━━━ TRECHO APRESENTADO
'Tarifaço dos EUA é continuação do golpe de 2016', diz Sebastião Velasco
Professor da Unicamp analisa tentativa de ingerência norte-americana na política brasileira e capitulação europeia a Washington
Nesta semana, o presidente Donald Trump anunciou as novas taxas de sua guerra tarifária contra mais de 90 países. O Brasil está entre os mais taxados (50%) e a União Europeia foi alvo de uma tarifa de 15%, após concordar em transferir 5% do PIB de seus países-membros para a OTAN.
Em entrevista a Opera Mundi, o cientista político Sebastião Velasco e Cruz, professor de Ciências Políticas da Unicamp e de Relações Internacionais do San Tiago Dantas, analisou a ingerência norte-americana na política brasileira a partir da taxa abusiva, apresentada como retaliação ao julgamento do ex-presidente e réu no Supremo Tribunal Federal, Jair Bolsonaro.
━━━━━━
━━━ ENTRADAS DE DADOS
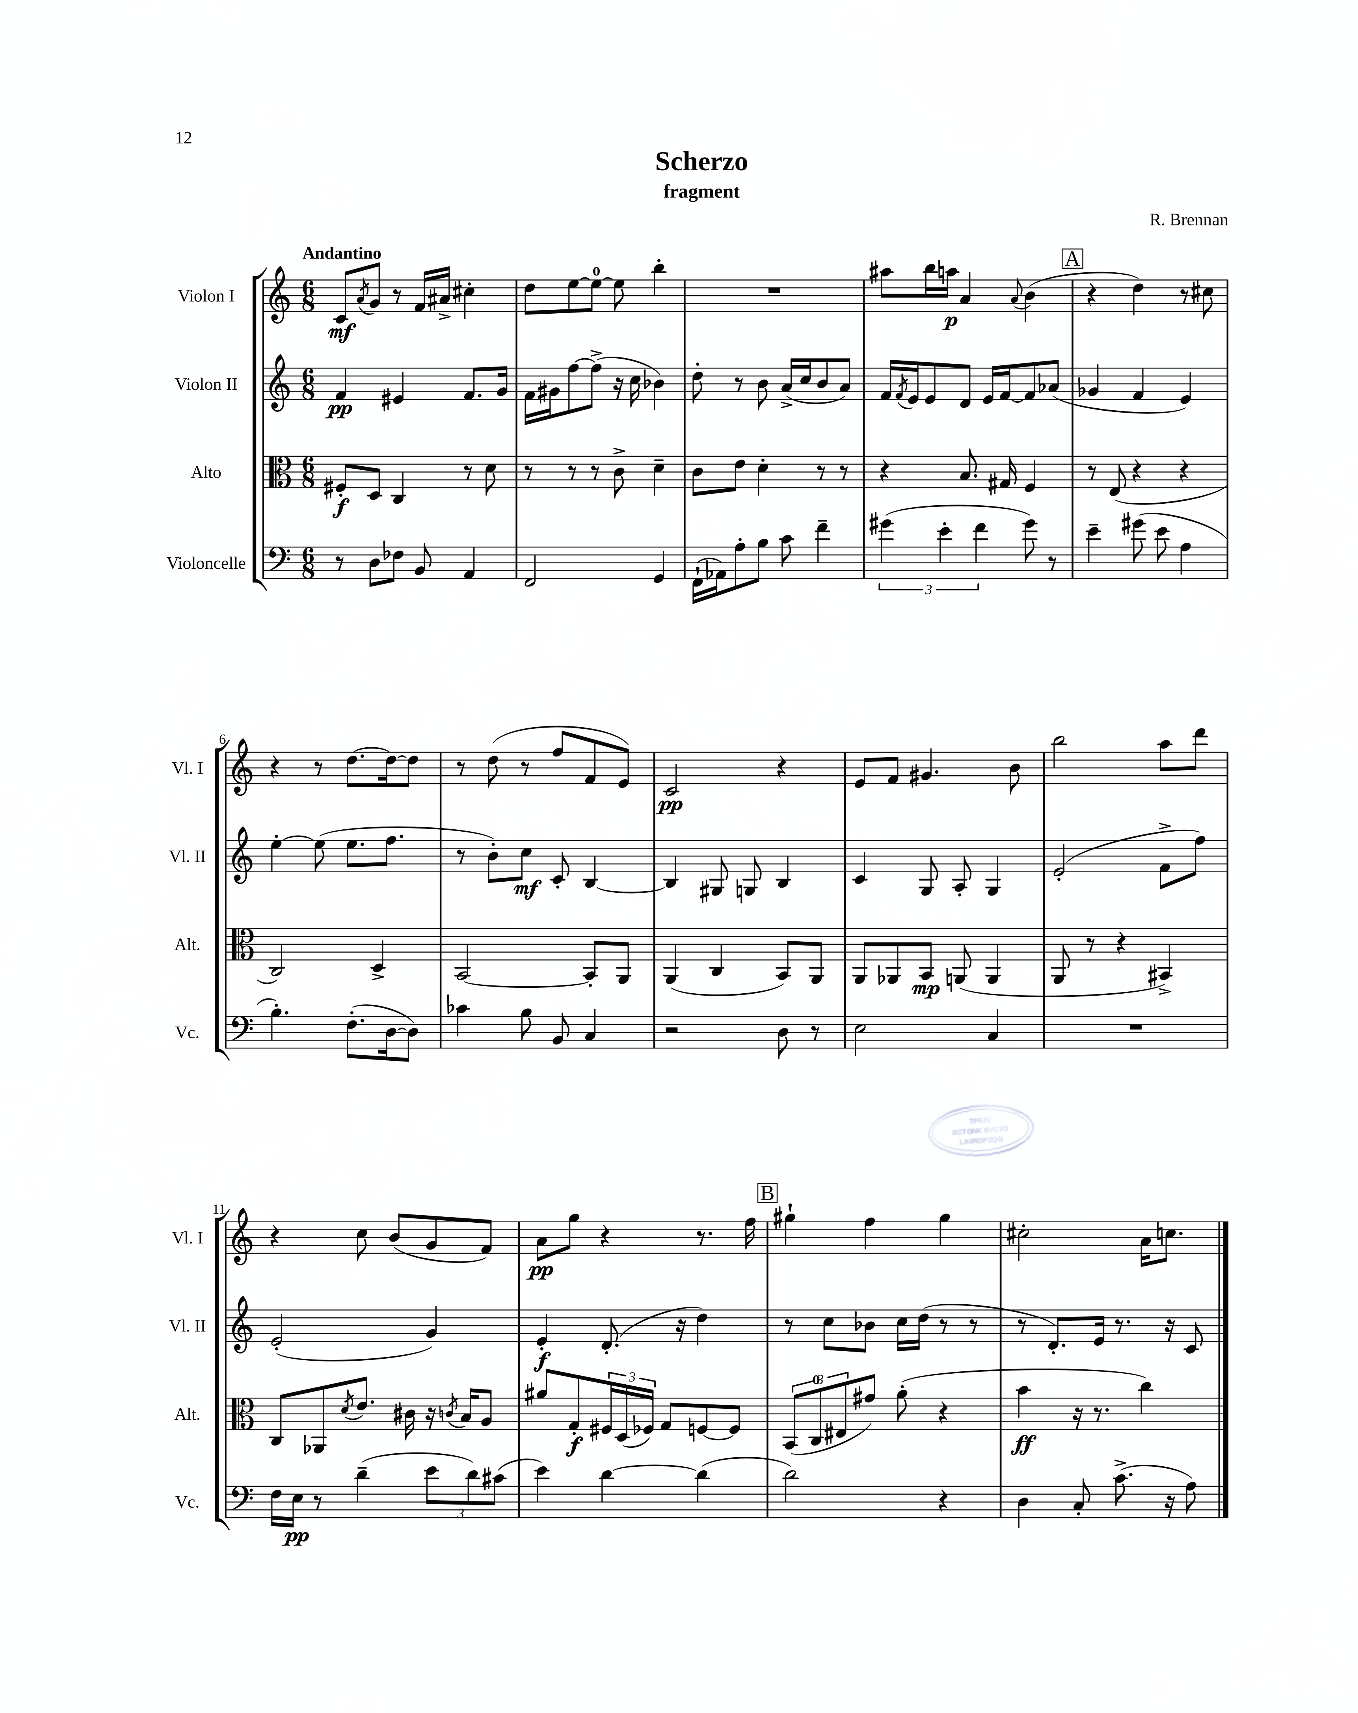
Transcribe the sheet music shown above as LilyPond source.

\header { title = "Scherzo" composer = "R. Brennan" subtitle = "fragment" }
<<
\new StaffGroup <<
\new Staff = "s0" \with { instrumentName = "Violon I" shortInstrumentName = "Vl. I" } {
    \clef treble \key c \major \numericTimeSignature \time 6/8 \tempo "Andantino"
    c'8\mf \acciaccatura { a'8 } g'8 r8 f'16 ais'16-> cis''4-. |
    d''8 e''8~ e''8-0~ e''8 b''4-. |
    R2. |
    ais''8 b''16 a''16\p a'4 \appoggiatura { a'8 } b'4( |
    \mark \markup { \box "A" } r4 d''4) r8 cis''8 |
    r4 r8 d''8.~ d''16~ d''8 |
    r8 d''8( r8 f''8 f'8 e'8) |
    c'2\pp r4 |
    e'8 f'8 gis'4. b'8 |
    b''2 a''8 d'''8 |
    r4 c''8 b'8( g'8 f'8) |
    a'8\pp g''8 r4 r8. f''16 |
    \mark \markup { \box "B" } gis''4-! f''4 gis''4 |
    cis''2-. a'16 c''8. \bar "|." |
}
\new Staff = "s1" \with { instrumentName = "Violon II" shortInstrumentName = "Vl. II" } {
    \clef treble \key c \major \numericTimeSignature \time 6/8
    f'4\pp eis'4 f'8. g'16 |
    f'16 gis'16 f''8~ f''8->( r16 c''16 bes'4) |
    d''8-. r8 b'8 a'16->( c''16 b'8 a'8) |
    f'16 \acciaccatura { f'8 } e'16 e'8 d'8 e'16 f'16~ f'8 aes'8( |
    \mark \markup { \box "A" } ges'4 f'4 e'4) |
    e''4~-. e''8( e''8. f''8. |
    r8 b'8-.) c''8\mf c'8-. b4~ |
    b4 gis8 g8 b4 |
    c'4 g8 a8-. g4 |
    e'2-.( f'8-> f''8) |
    e'2-.( g'4) |
    e'4-.\f d'8.-.( r16 d''4) |
    \mark \markup { \box "B" } r8 c''8 bes'8 c''16 d''16( r8 r8 |
    r8 d'8.-.) e'16 r8. r16 c'8 \bar "|." |
}
\new Staff = "s2" \with { instrumentName = "Alto" shortInstrumentName = "Alt." } {
    \clef alto \key c \major \numericTimeSignature \time 6/8
    fis8-.\f d8 c4 r8 d'8 |
    r8 r8 r8 c'8-> d'4-- |
    c'8 e'8 d'4-. r8 r8 |
    r4 b8. gis16 f4 |
    \mark \markup { \box "A" } r8 e8( r4 r4 |
    c2) d4-> |
    b,2~ b,8-. a,8 |
    a,4( c4 b,8) a,8 |
    a,8 aes,8 b,8\mp a,8( a,4 |
    a,8 r8 r4 bis,4->) |
    c8 aes,8 \acciaccatura { d'8 } e'8. cis'16 r16 \acciaccatura { c'8 } b16 a8 |
    ais'8 g8-.\f \tuplet 3/2 { fis16 d16( fes16) } g8 f8~ f8 |
    \mark \markup { \box "B" } \tuplet 3/2 { b,8( c8-0 eis8 } gis'8) a'8-.( r4 |
    b'4\ff r16 r8. c''4) \bar "|." |
}
\new Staff = "s3" \with { instrumentName = "Violoncelle" shortInstrumentName = "Vc." } {
    \clef bass \key c \major \numericTimeSignature \time 6/8
    r8 d8 fes8 b,8 a,4 |
    f,2 g,4 |
    f,16-!( aes,16) a8-. b8 c'8 f'4-- |
    \tuplet 3/2 { gis'4( e'4-. f'4 } gis'8) r8 |
    \mark \markup { \box "A" } e'4-- gis'8( e'8 a4 |
    b4.-.) f8.-.( d16~ d8) |
    ces'4 b8 b,8 c4 |
    r2 d8 r8 |
    e2 c4 |
    R2. |
    f16 e16\pp r8 d'4--( \tuplet 3/2 { e'8 d'8) cis'8( } |
    e'4) d'4~ d'4( |
    \mark \markup { \box "B" } d'2) r4 |
    d4 c8-. c'8.->( r16 a8) \bar "|." |
}
>>
>>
━━━━━━
### LISTA DE TAREFAS
1. Altere o texto sobre o tarifaço no trecho de "Em entrevista a" até "Federal, Jair Bolsonaro.", trocando "cientista político" por "pesquisador".
2. De acordo com o texto sobre o tarifaço, como foi justificada a taxa considerada abusiva na entrevista de Sebastião Velasco e Cruz?
As linhas provêm de outra fonte.

### RESPOSTAS AOS PROBLEMAS
1.
Em entrevista a Opera Mundi, o pesquisador Sebastião Velasco e Cruz, professor de Ciências Políticas da Unicamp e de Relações Internacionais do San Tiago Dantas, analisou a ingerência norte-americana na política brasileira a partir da taxa abusiva, apresentada como retaliação ao julgamento do ex-presidente e réu no Supremo Tribunal Federal, Jair Bolsonaro.

2. A taxa foi apresentada como retaliação ao julgamento do ex-presidente Jair Bolsonaro, réu no Supremo Tribunal Federal.